The problem is that the program is promoted as being based on actual facts and that seems to be a very loose definition of actual fact. I fear that many will not understand that this is really fantasy and we'll end up having to explain, repeatedly that some of the "facts" in the program were made up.

Bob Koford said...

Interestingly, regarding other files not in BLUE BOOK, one of the GRUDGE reports mentions looking for other files they knew were at the Pentagon and one other location in Washington D. C. So there were files of cases spread around all over. We now know that the CIA Special Activities Division/Scientific Intelligence unit was also deeply involved.

mouseonmoon said...

No one seems to ever mention Ruppelt’s “ Report …” ?
Wherein there’s nothing about Roswell - did he ever comment on the newspaper ‘reports’ ?
( I know he passed in 1960, but it’s odd he didn’t check it out?)

I still vividly remember reading his book ( which had been passed to me from a WWII fighter pilot’s nephew who knew I was interested in ‘flying saucers’ back in 1960) and thinking ‘wow, they’re real ’, then reading the ’addition’ and wondering ‘what the heck - just balloons and birds …? and waiting for the Condon Report - more of the same …

Yet it’s obvious from his book that Ruppelt wasn’t ‘getting all the reports’.

And it seems these TV shows are designed to give the impression that ‘it’s all just fiction anyway’ .
And anyone who ‘believes’ in this stuff IS a nutcase ! Code word Roswell .

trax0r said...

What I thought was even worse about the Area 51 episode was the inclusion of aspects of Bob Lazars story into the episode.
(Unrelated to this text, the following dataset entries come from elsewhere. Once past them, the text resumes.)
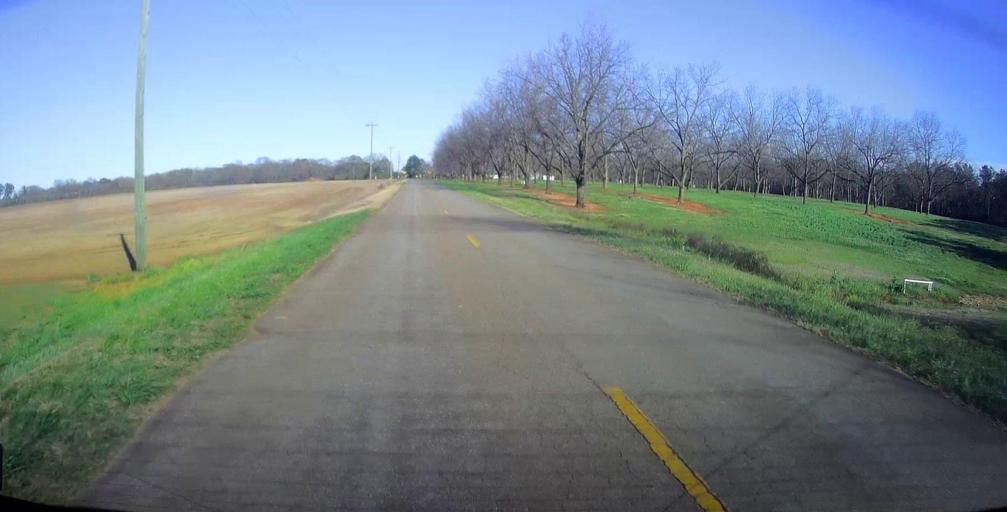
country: US
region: Georgia
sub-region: Macon County
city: Marshallville
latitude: 32.5116
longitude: -83.9288
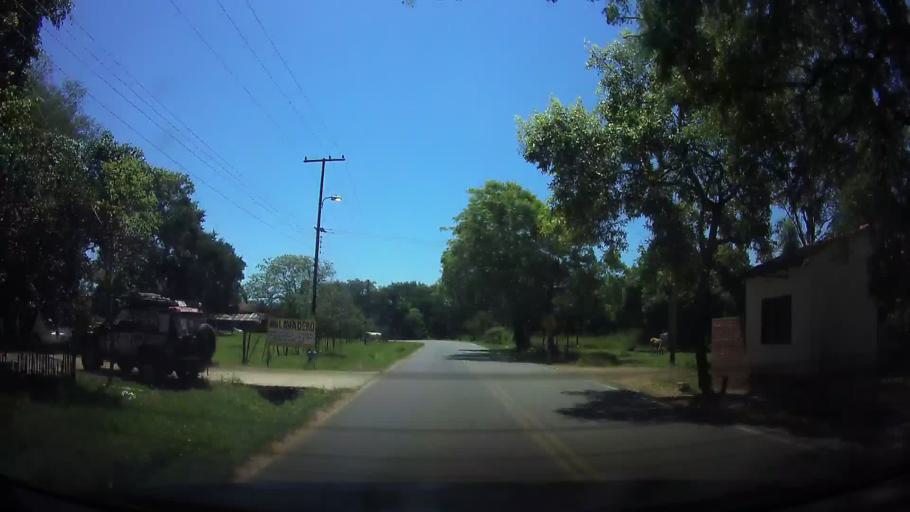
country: PY
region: Central
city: Aregua
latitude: -25.2631
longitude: -57.4214
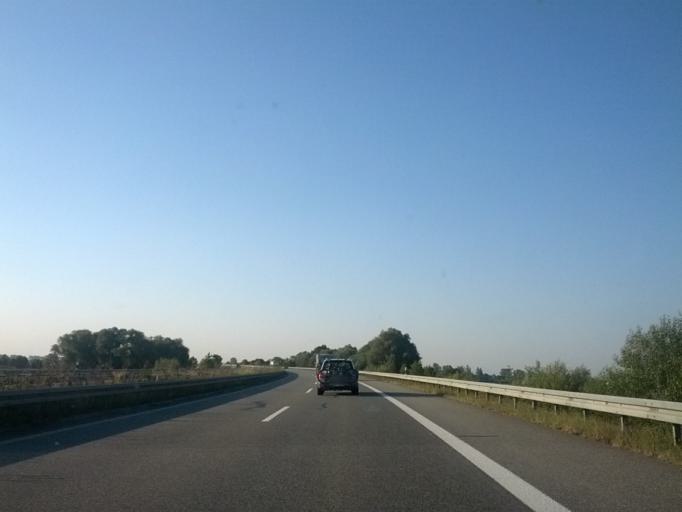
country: DE
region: Mecklenburg-Vorpommern
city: Wendorf
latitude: 54.2727
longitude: 13.0801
Like the hidden saucer base inside the side of a mountain that looked just like a mountain until the doors came up. I doubt Blue Book would of been visiting Area 51 at all. It wasnt all the old at the time the episode would of been taking place.

The whole episode was just goofy, and then we got Maury Island in the MIB episode. It just seems to me that there are plenty of really interesting cases Blue Book did look at, that they could be focusing on. Instead of resorting to hoaxes or things that had nothing to do with Blue Book.